» Votre objectif
Mettez chaque ligne de la liste ci-dessous dans un tableau Markdown à deux colonnes, « Numéro » pour le rang et « Ligne » pour le texte, sans reprendre les lignes vides.
----------------------------------------
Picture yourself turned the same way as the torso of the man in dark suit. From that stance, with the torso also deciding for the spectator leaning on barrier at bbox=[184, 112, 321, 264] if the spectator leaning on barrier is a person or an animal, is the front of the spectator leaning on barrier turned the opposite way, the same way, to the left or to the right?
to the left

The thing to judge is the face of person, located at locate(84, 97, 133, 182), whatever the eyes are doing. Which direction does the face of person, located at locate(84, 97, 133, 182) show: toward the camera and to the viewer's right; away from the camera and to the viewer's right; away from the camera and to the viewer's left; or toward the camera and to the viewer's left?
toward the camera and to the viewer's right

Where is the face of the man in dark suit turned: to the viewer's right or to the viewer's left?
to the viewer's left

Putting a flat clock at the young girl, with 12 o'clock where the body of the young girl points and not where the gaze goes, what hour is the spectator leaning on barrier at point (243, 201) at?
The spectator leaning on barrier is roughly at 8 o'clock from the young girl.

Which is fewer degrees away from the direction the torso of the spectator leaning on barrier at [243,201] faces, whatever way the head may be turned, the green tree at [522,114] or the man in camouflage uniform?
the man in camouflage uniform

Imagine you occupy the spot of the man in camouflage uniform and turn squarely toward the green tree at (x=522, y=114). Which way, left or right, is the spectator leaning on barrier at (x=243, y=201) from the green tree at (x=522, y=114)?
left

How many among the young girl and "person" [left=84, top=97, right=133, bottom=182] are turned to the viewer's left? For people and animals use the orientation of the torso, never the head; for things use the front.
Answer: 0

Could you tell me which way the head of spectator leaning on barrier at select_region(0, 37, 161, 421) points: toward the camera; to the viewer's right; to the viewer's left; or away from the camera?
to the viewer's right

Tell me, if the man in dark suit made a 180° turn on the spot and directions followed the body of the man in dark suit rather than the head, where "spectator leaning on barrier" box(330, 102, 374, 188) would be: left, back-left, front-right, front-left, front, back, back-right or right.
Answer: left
----------------------------------------
» Réponse
| Numéro | Ligne |
|---|---|
| 1 | Picture yourself turned the same way as the torso of the man in dark suit. From that stance, with the torso also deciding for the spectator leaning on barrier at bbox=[184, 112, 321, 264] if the spectator leaning on barrier is a person or an animal, is the front of the spectator leaning on barrier turned the opposite way, the same way, to the left or to the right? |
| 2 | to the left |
| 3 | The thing to judge is the face of person, located at locate(84, 97, 133, 182), whatever the eyes are doing. Which direction does the face of person, located at locate(84, 97, 133, 182) show: toward the camera and to the viewer's right; away from the camera and to the viewer's right; away from the camera and to the viewer's left; or toward the camera and to the viewer's left? |
| 4 | toward the camera and to the viewer's right |
| 5 | Where is the face of the man in dark suit turned: to the viewer's right or to the viewer's left? |
| 6 | to the viewer's left |
| 7 | Putting a flat clock at the young girl, with 12 o'clock where the body of the young girl points and not where the gaze goes, what hour is the spectator leaning on barrier at point (243, 201) at? |
| 8 | The spectator leaning on barrier is roughly at 8 o'clock from the young girl. |
| 9 | Which is fewer degrees away from the direction the torso of the spectator leaning on barrier at [243,201] faces, whatever way the head may be turned, the green tree at [522,114] or the man in camouflage uniform? |
| 10 | the man in camouflage uniform |
| 11 | Imagine you occupy the spot of the man in camouflage uniform and turn squarely toward the green tree at (x=522, y=114). Which way, left or right, is the spectator leaning on barrier at (x=243, y=201) from the green tree at (x=522, y=114)? |
| 12 | left |
| 13 | How many among the young girl and "person" [left=84, top=97, right=133, bottom=182] are turned to the viewer's left? For people and animals use the orientation of the torso, never the head; for things use the front. |
| 14 | Answer: 0 |
| 15 | Could you tell me which way the head of spectator leaning on barrier at select_region(0, 37, 161, 421) points: toward the camera; to the viewer's right; to the viewer's left; or away from the camera? |
| 16 | to the viewer's right |
| 17 | Tell me, if the man in dark suit made a 180° turn on the spot and directions followed the body of the man in dark suit rather than the head, where "spectator leaning on barrier" box(330, 102, 374, 188) would be: left, back-left, front-right, front-left, front, back, back-right or right. |
| 18 | Answer: left |